───── TESTO DI LETTURA

# De Laurentiis: "Preso bomber che ha segnato 20 goal in campionato"



## Il Re dell'Est (5 Maggio 2018)

*De Laurentiis: "Preso bomber che ha segnato 20 goal in campionato"*

Clamoroso annuncio di De Laurentiis, il quale alla Gazzetta dello Sport afferma di aver preso un attaccante che attualmente ha già fatto 20 goals nel suo campionato. 
Ecco i possibili indiziati nei principali tornei europei: 

- Lewandoski
- Thauvin
- Cavani
- Messi
- CR7
- Suarez
- Aspas
- Marega
- Dost
- Jonas
- Aguero
- Kane
- Salah


----------



## Il Re dell'Est (5 Maggio 2018)

Il Re dell'Est ha scritto:


> Clamoroso annuncio di De Laurentiis, il quale alla Gazzetta dello Sport afferma di aver già preso un attaccante che attualmente ha già fatto 20 goals nel suo campionato. Ecco i possibili indiziati nei principali tornei europei:
> 
> - *Lewandoski*
> - Thauvin
> ...


----------



## Magnus_Marcus (5 Maggio 2018)

Kalinic?


----------



## 7vinte (5 Maggio 2018)

Questi fanno lo squadrone. 20 o anche più gol?


----------



## Ruuddil23 (5 Maggio 2018)

──────────
───── RIGHE RIPORTATE

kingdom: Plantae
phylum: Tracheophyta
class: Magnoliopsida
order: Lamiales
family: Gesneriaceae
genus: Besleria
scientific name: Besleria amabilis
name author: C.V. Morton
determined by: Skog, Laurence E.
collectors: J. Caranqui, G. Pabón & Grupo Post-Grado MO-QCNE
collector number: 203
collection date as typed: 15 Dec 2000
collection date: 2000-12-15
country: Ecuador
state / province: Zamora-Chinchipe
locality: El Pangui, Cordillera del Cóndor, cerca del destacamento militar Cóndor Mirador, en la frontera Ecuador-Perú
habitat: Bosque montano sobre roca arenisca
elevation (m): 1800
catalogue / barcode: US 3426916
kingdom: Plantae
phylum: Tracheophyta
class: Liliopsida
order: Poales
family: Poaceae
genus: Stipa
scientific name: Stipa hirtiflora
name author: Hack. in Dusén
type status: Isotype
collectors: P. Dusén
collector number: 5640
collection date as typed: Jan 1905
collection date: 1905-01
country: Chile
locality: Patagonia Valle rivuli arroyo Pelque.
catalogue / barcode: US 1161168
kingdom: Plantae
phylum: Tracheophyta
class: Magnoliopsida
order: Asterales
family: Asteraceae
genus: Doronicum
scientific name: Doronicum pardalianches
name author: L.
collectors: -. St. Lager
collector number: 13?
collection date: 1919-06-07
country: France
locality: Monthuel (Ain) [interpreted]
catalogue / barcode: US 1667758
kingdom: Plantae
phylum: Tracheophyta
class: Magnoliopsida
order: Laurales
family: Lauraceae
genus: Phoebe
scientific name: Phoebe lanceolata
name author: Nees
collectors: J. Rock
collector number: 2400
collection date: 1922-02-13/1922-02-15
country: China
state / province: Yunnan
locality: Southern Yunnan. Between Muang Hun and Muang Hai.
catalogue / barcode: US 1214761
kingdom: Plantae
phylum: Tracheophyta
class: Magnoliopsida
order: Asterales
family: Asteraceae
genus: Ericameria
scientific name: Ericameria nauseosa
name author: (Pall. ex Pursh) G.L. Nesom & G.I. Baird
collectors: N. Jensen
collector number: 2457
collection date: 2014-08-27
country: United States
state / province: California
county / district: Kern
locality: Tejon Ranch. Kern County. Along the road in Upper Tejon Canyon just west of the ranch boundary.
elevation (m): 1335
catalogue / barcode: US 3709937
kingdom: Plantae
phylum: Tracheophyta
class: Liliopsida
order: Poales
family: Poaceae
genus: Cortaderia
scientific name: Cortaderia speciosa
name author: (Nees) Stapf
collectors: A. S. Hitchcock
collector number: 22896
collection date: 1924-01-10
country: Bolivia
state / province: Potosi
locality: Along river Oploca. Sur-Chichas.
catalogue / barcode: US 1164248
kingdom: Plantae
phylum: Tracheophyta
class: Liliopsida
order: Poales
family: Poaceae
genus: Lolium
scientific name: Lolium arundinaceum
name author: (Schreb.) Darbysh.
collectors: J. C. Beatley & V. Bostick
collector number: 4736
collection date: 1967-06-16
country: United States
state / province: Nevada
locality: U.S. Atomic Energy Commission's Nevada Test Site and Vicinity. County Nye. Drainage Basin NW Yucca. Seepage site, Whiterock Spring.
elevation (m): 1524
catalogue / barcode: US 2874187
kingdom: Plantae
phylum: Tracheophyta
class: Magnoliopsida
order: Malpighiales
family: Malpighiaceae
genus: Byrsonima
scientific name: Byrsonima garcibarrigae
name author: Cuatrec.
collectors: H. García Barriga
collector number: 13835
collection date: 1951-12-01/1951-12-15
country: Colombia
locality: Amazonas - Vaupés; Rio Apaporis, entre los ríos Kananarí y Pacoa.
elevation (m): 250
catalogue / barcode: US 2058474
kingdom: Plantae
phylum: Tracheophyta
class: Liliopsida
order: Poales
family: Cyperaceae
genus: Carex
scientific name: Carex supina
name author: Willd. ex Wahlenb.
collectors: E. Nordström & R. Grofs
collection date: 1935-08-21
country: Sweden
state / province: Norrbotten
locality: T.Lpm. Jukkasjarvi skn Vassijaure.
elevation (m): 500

──────────

COMPITI DA SVOLGERE
1/ Rispondi a queste domande sul testo di lettura:
(a) A quale giornale De Laurentiis ha fatto il suo annuncio?
(b) Quanti gol ha già segnato nel suo campionato l'attaccante preso?
(c) Quale nome propone Magnus_Marcus?
2/ Conta quante righe contengono la stringa "scientific", distinguendo tra maiuscole e minuscole, e scrivi soltanto il numero.
Le righe non hanno alcun legame con il testo di lettura.

SOLUZIONI DEGLI ESERCIZI
1/
(a) Alla Gazzetta dello Sport.
(b) 20.
(c) Kalinic.

2/ 9